Hubble's Blurry Vision

After the Hubble's launch in 1990, astronomers eagerly awaited its first observations. When they saw the test images, however, it quickly became clear that something was seriously wrong: the Hubble had defective vision. Scientists soon realized that the primary mirror of the space telescope suffered from a spherical aberration, an error in its shape that caused it to focus light in a thin slab of space rather than at a sharply defined focal plane. In the focal plane, therefore, a star's image appeared as a blurred disk instead of a sharp point.

The fabrication of a large astronomical mirror such as the Hubble's primary is a painstaking task. The mirror is first cast in the rough and must be ground and polished down to its precise final shape. The computer-controlled tools used for this process remove glass from the rough cast one micron at a time. After each grinding or polishing step, the mirror is re-measured to determine how closely it approximates the desired shape. With these measurements in hand, engineers can tell the computer how much glass to remove in the next grinding or polishing pass and where the glass must be removed. This cycle of grind, polish, measure, and re-grind, a single round of which can take weeks, must be repeated dozens of times before the mirror's final shape is achieved.
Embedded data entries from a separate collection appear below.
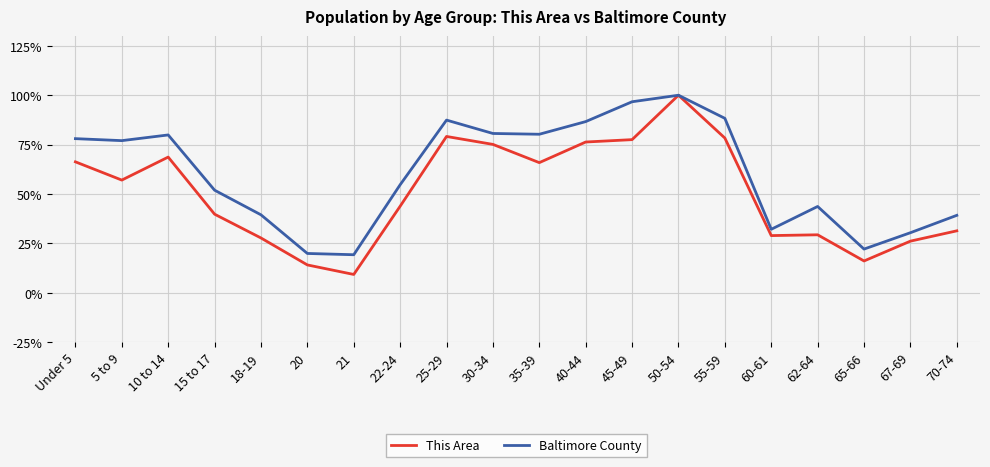

The Baltimore County series shows 26.9 at 40-44. True or false?

False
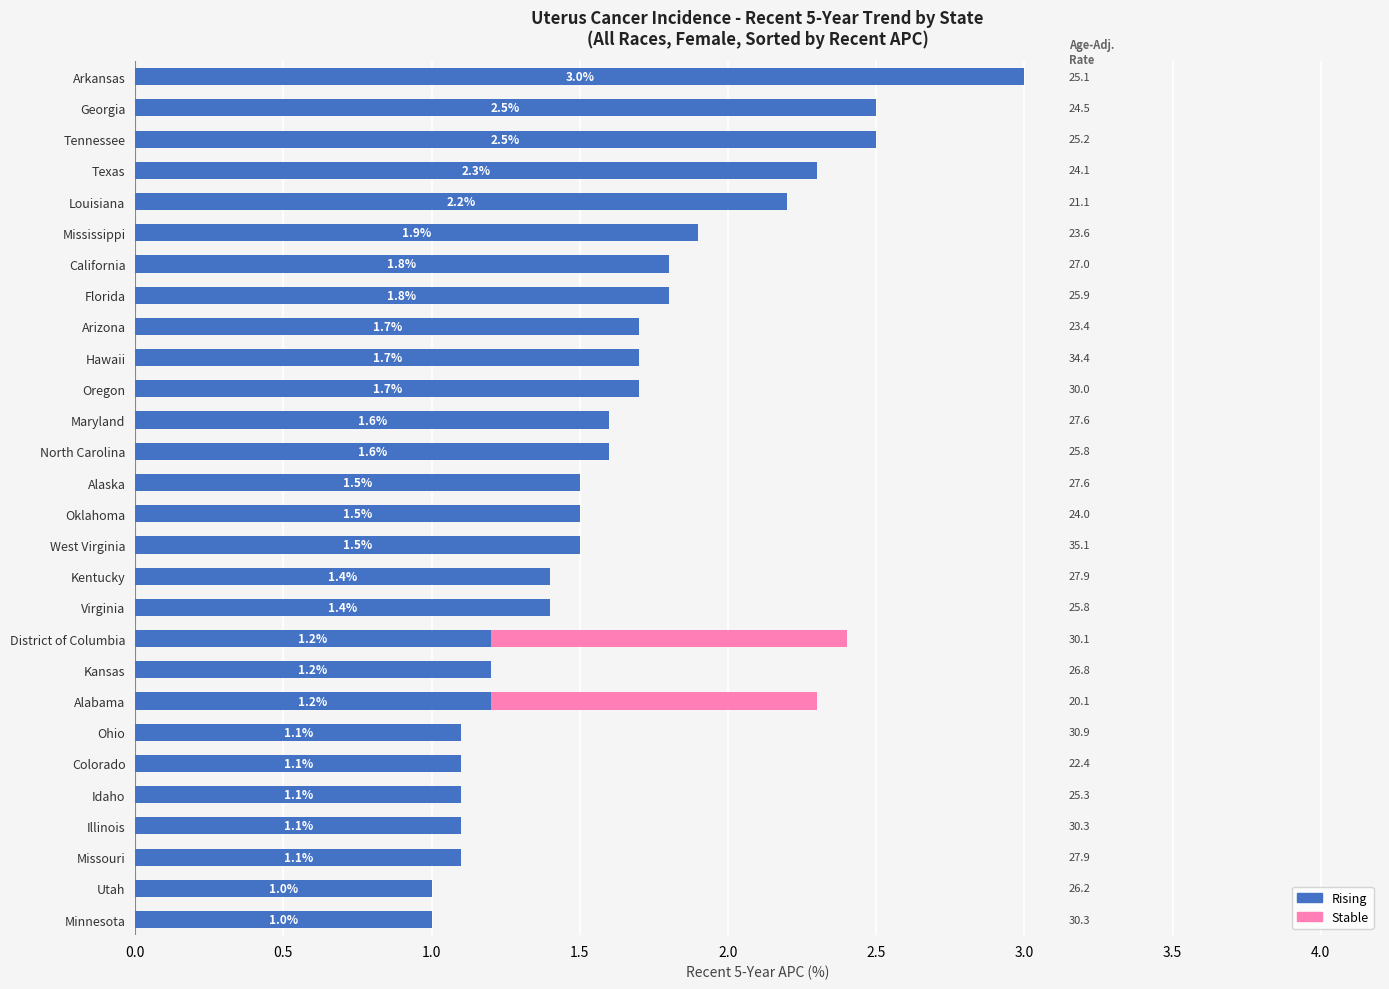

At which category is the sum across all series the highest?

Arkansas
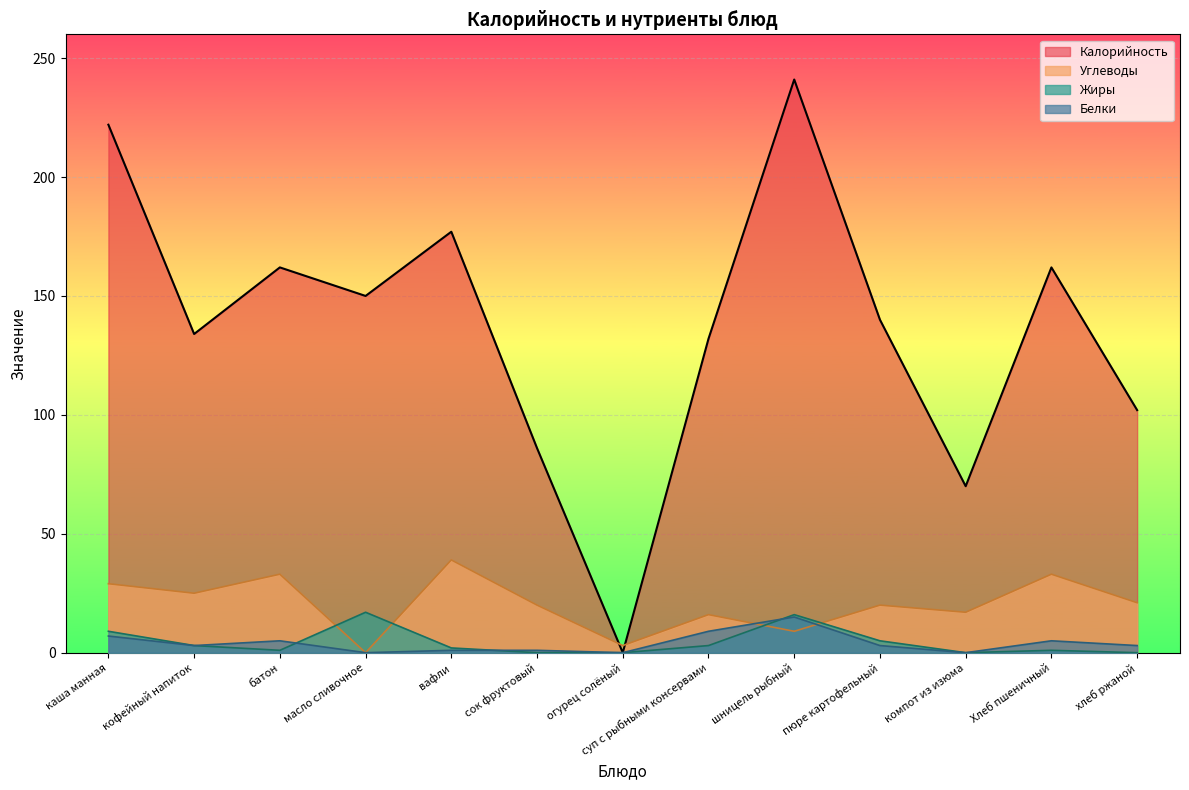

What is the value of the Углеводы point at the 11th from the left?

17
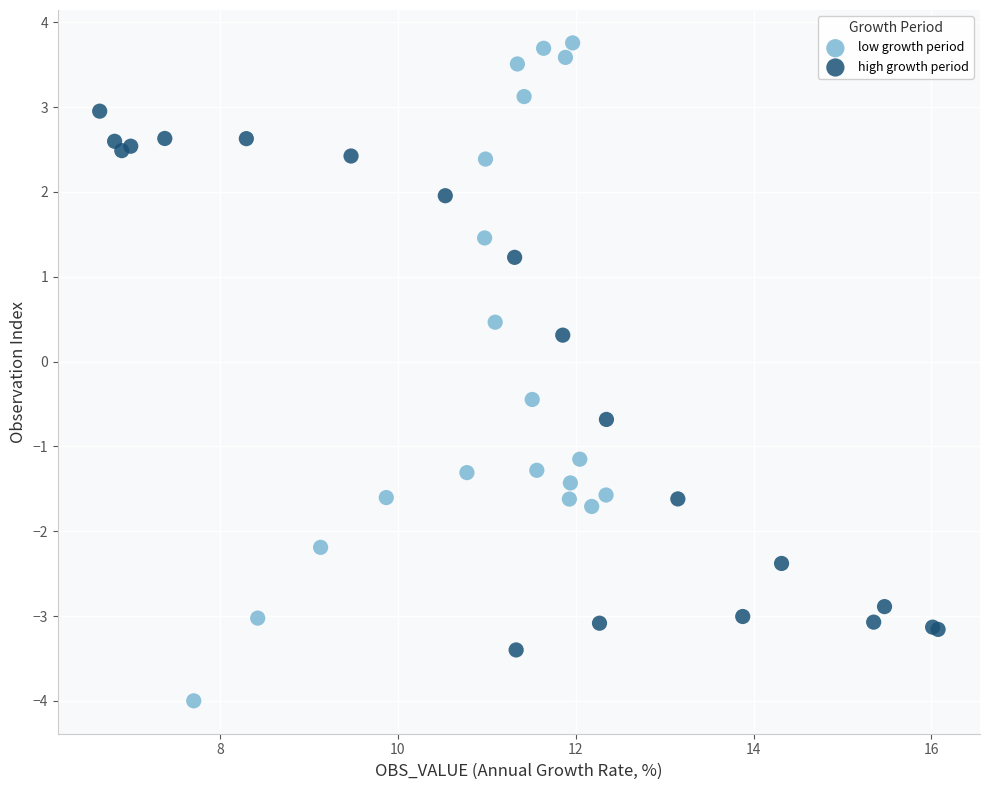

Which series reaches the maximum Y coordinate?

low growth period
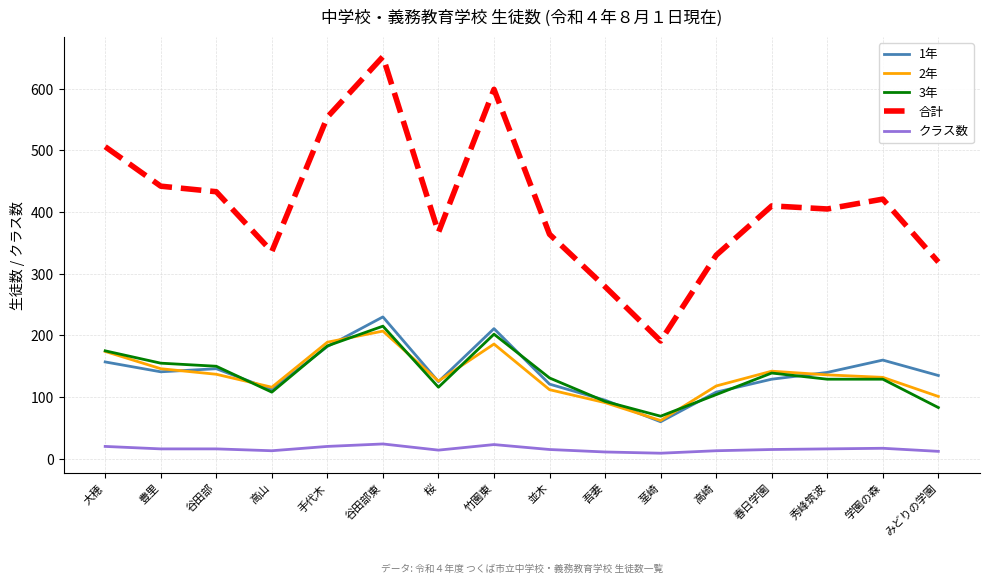

What is the maximum value shown in the chart?

652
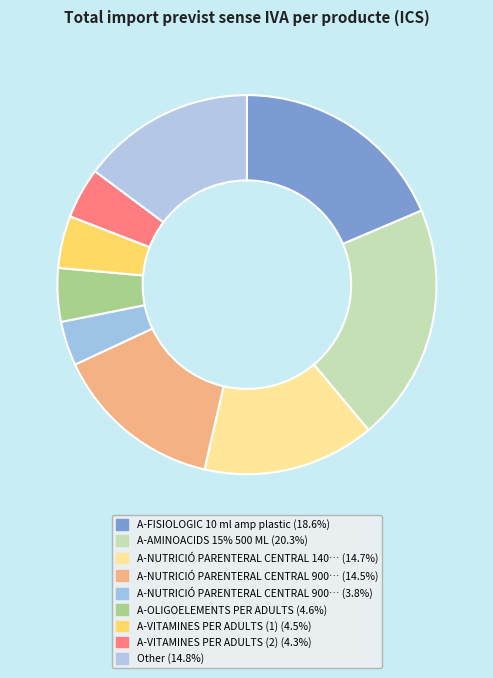

Which slice is the largest?

A-AMINOACIDS 15% 500 ML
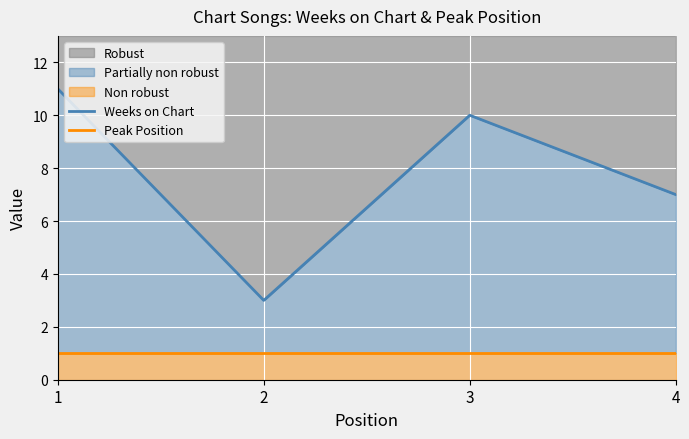

True or false: Robust has a value of 1 at 2.

False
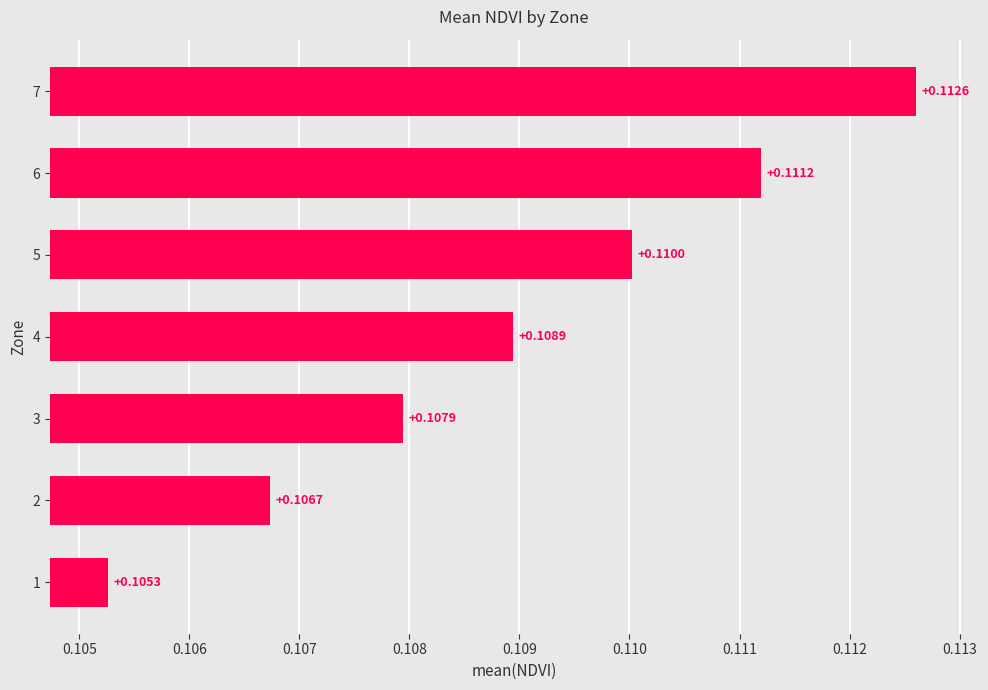

Where is the data nearest to the value 0?

1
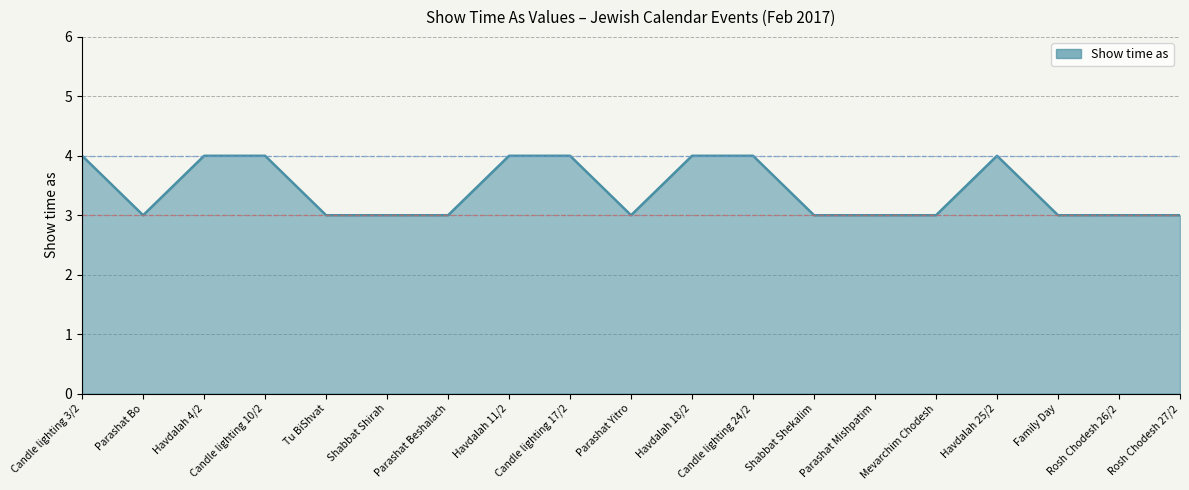

What is the minimum value shown in the chart?

3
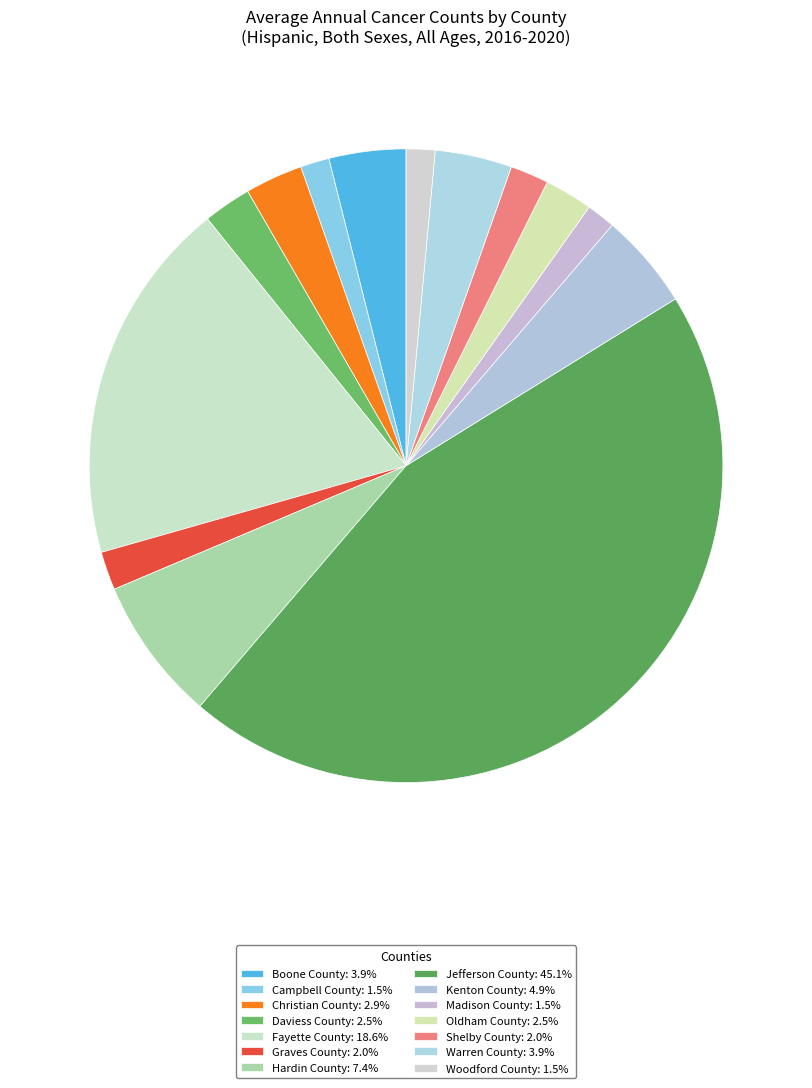

How many slices are in this pie chart?

14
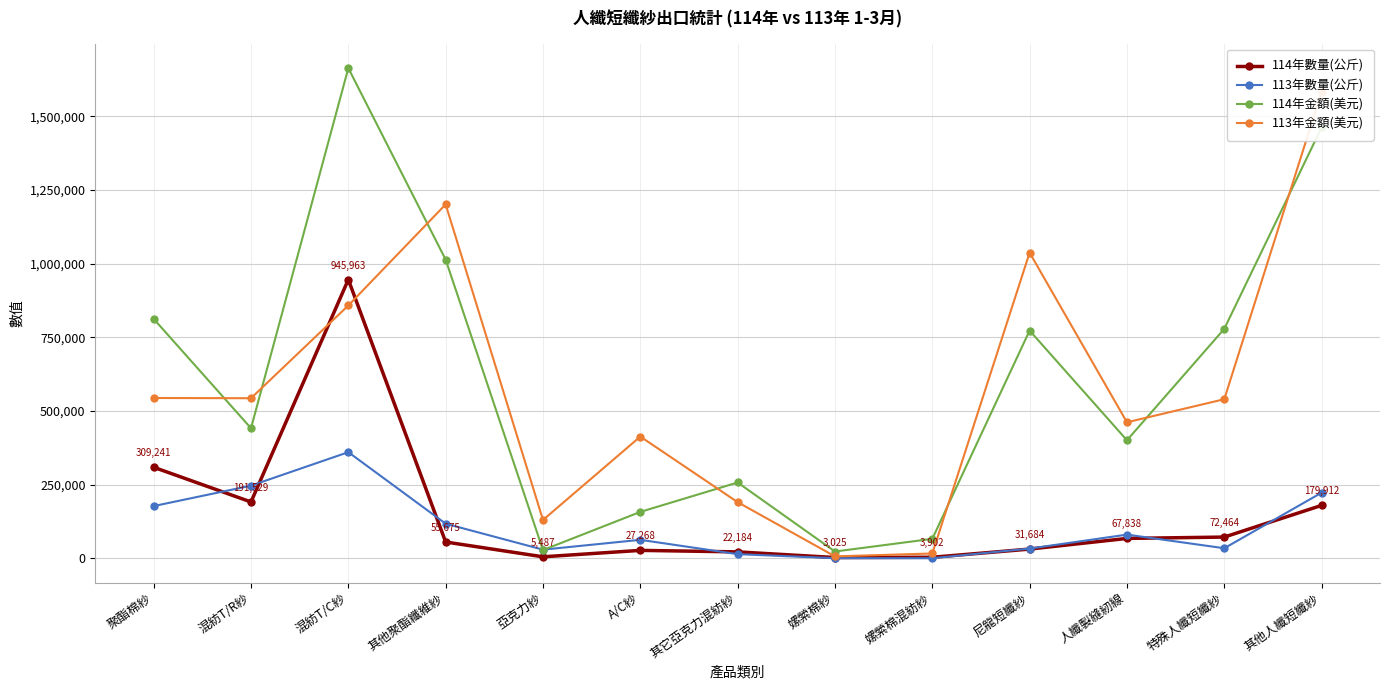

Which series has the widest spread of values?

114年金額(美元)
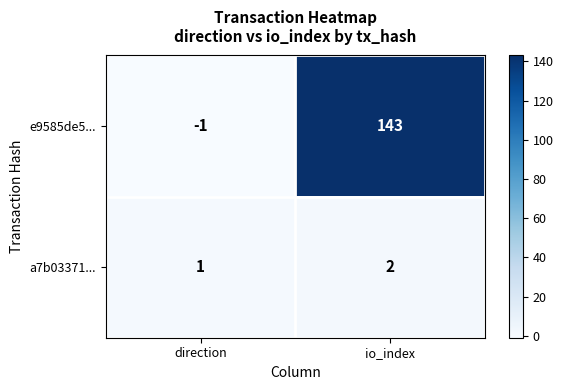

Reading left to right, what are all the values shown in this chart?

e9585de5...: -1	143
a7b03371...: 1	2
During the metrology (measuring) step, a repeated or systematic error caused the manufacturers to produce a mirror with a shape that was slightly more flat around the edges than specified. The error was small—the thickness of extra glass removed was a fraction of the width of a human hair—but it was enough to produce a significant spherical aberration. Although useful science could still be performed with the telescope's spectroscopic instruments, the Hubble was unable to perform its imaging mission.